Aim of the exercise:
The word "Zungenspitzer" may appear in lines of the data; say how many such lines there are, with nothing beyond the number.

Saved data entries:
# # # # # # #

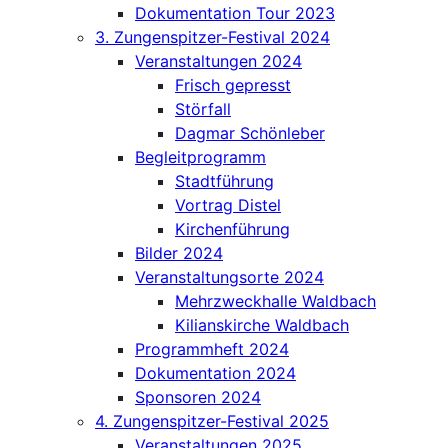
Dokumentation Tour 2023
3. Zungenspitzer-Festival 2024
Veranstaltungen 2024
Frisch gepresst
Störfall
Dagmar Schönleber
Begleitprogramm
Stadtführung
Vortrag Distel
Kirchenführung
Bilder 2024
Veranstaltungsorte 2024
Mehrzweckhalle Waldbach
Kilianskirche Waldbach
Programmheft 2024
Dokumentation 2024
Sponsoren 2024
4. Zungenspitzer-Festival 2025
Veranstaltungen 2025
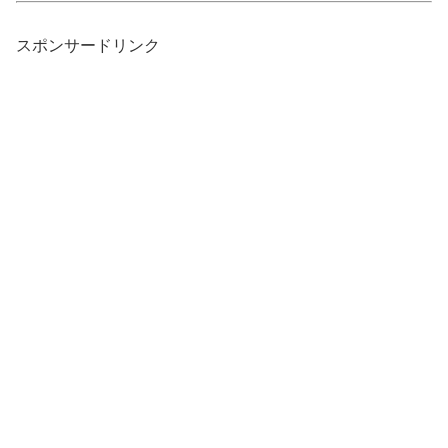
スポンサードリンク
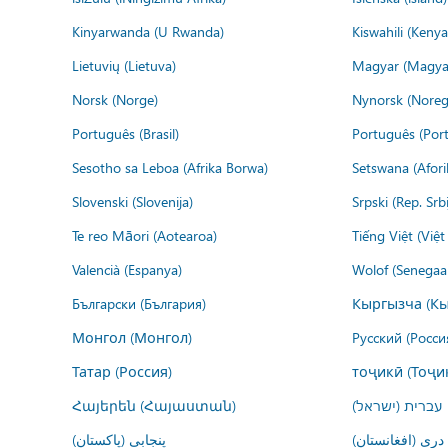
Kinyarwanda (U Rwanda)
Kiswahili (Kenya
Lietuvių (Lietuva)
Magyar (Magya
Norsk (Norge)
Nynorsk (Noreg
Português (Brasil)
Português (Port
Sesotho sa Leboa (Afrika Borwa)
Setswana (Afor
Slovenski (Slovenija)
Srpski (Rep. Srb
Te reo Māori (Aotearoa)
Tiếng Việt (Việ
Valencià (Espanya)
Wolof (Senegaal
Български (България)
Кыргызча (Кы
Монгол (Монгол)
Русский (Росси
Татар (Россия)
тоҷикӣ (Тоҷи
Հայերեն (Հայաստան)
עברית (ישראל)
درى (افغانستان)
پنجابی (پاکستان)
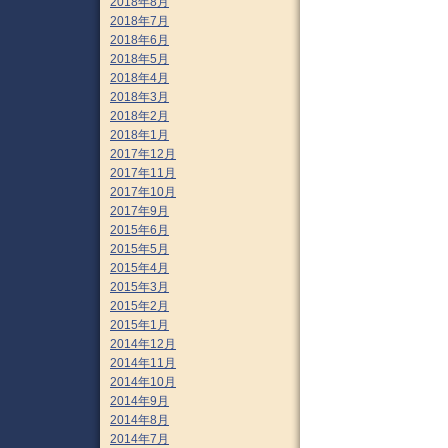
2018年8月
2018年7月
2018年6月
2018年5月
2018年4月
2018年3月
2018年2月
2018年1月
2017年12月
2017年11月
2017年10月
2017年9月
2015年6月
2015年5月
2015年4月
2015年3月
2015年2月
2015年1月
2014年12月
2014年11月
2014年10月
2014年9月
2014年8月
2014年7月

# # # # # # #

Solution for this task:
2